The International Monetary Fund (IMF) has worked to push massive debt, the opening of markets for transnational corporations, and global socialism throughout the world for many decades. They have derided the rise of right-wing populism, but it is looking like Bitcoin and other cryptocurrencies may be even more of a threat as they are making the current financial institutions obsolete.
The IMF has published a white paper titled, "Monetary Policy in the Digital Age" for the June edition of their monthly Finance & Development magazine where they give begrudging credit to Bitcoin and cryptocurrencies. International financiers are growing more interested as crypto proves its worth in the market and shows it is here to stay.
"We cannot rule out the possibility that some crypto assets will eventually be more widely adopted and fulfill more of the functions of money in some regions or private e-commerce networks," wrote Dong He, who serves as deputy director of the IMF's Monetary and Capital Markets Department, in the report.
He admits that – with a level of skepticism in the global order remaining from the financial crash of 2007-08 – Bitcoin could eventually level the current economic system.
"Economists continue to debate the origins of money, and why monetary systems seem to have alternated between commodity and credit money throughout history.

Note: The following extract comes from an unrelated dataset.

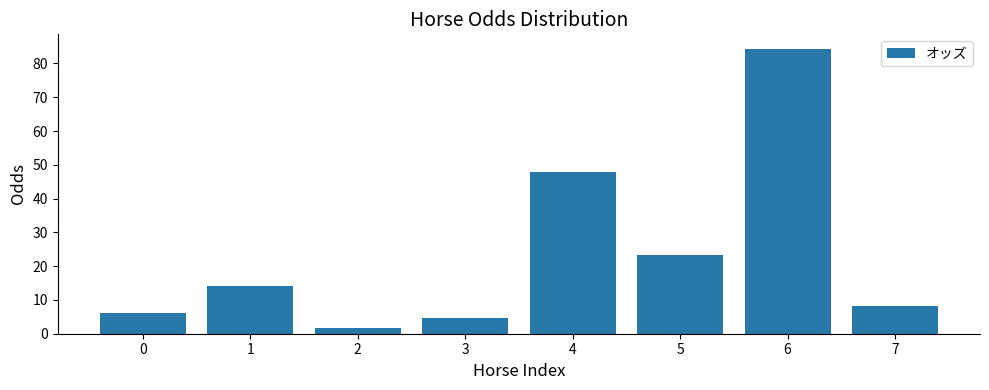

Rank the categories by value from lowest to highest.

2, 3, 0, 7, 1, 5, 4, 6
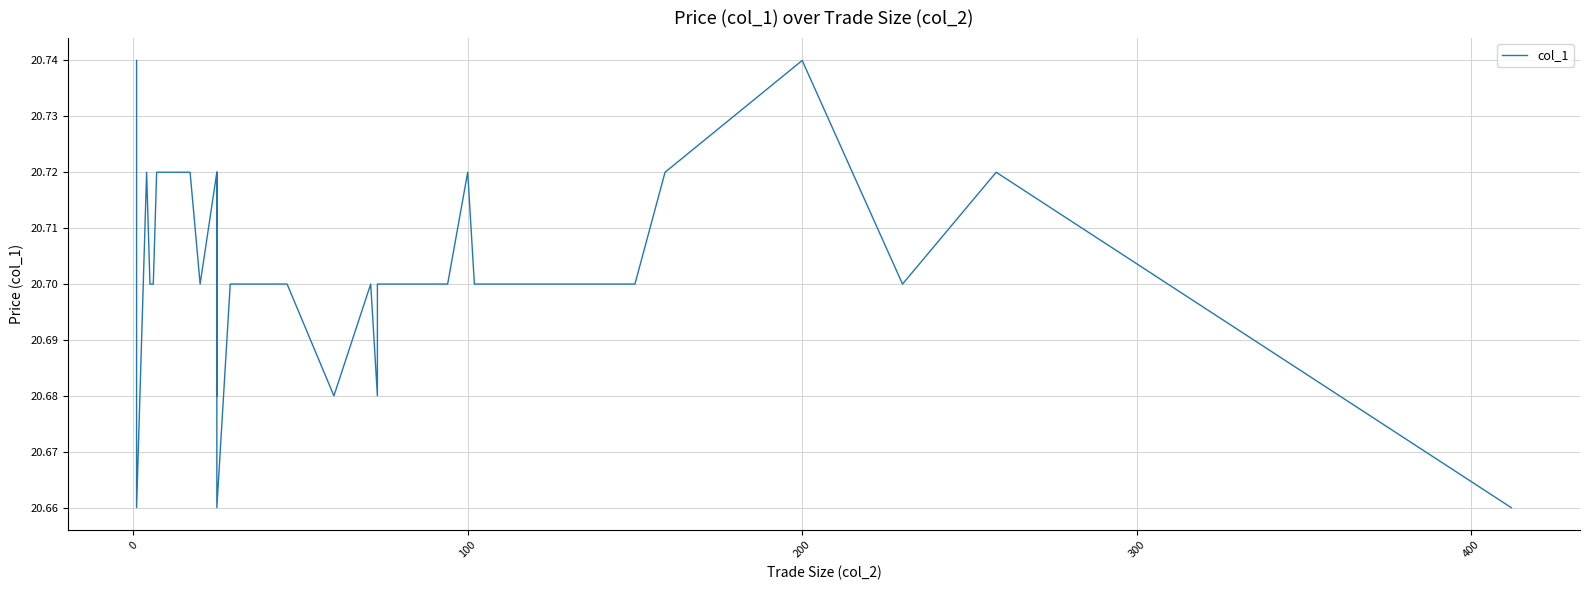

True or false: there are more than 1 points higher than both neighbors.

True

If crypto assets indeed lead to a more prominent role for commodity money in the digital age, the demand for central bank money is likely to decline," Dong He wrote.
The IMF hopes that central banks can adopt cryptocurrencies in the years to come so they can remain relevant in this new age.
"Central bank digital currency could help counter the monopoly power that strong network externalities can confer on private payment networks. It could help reduce transaction costs for individuals and small businesses that have little or costly access to banking services, and enable long-distance transactions. Unlike cash, a digital currency wouldn't be limited in its number of denominations," Dong He wrote.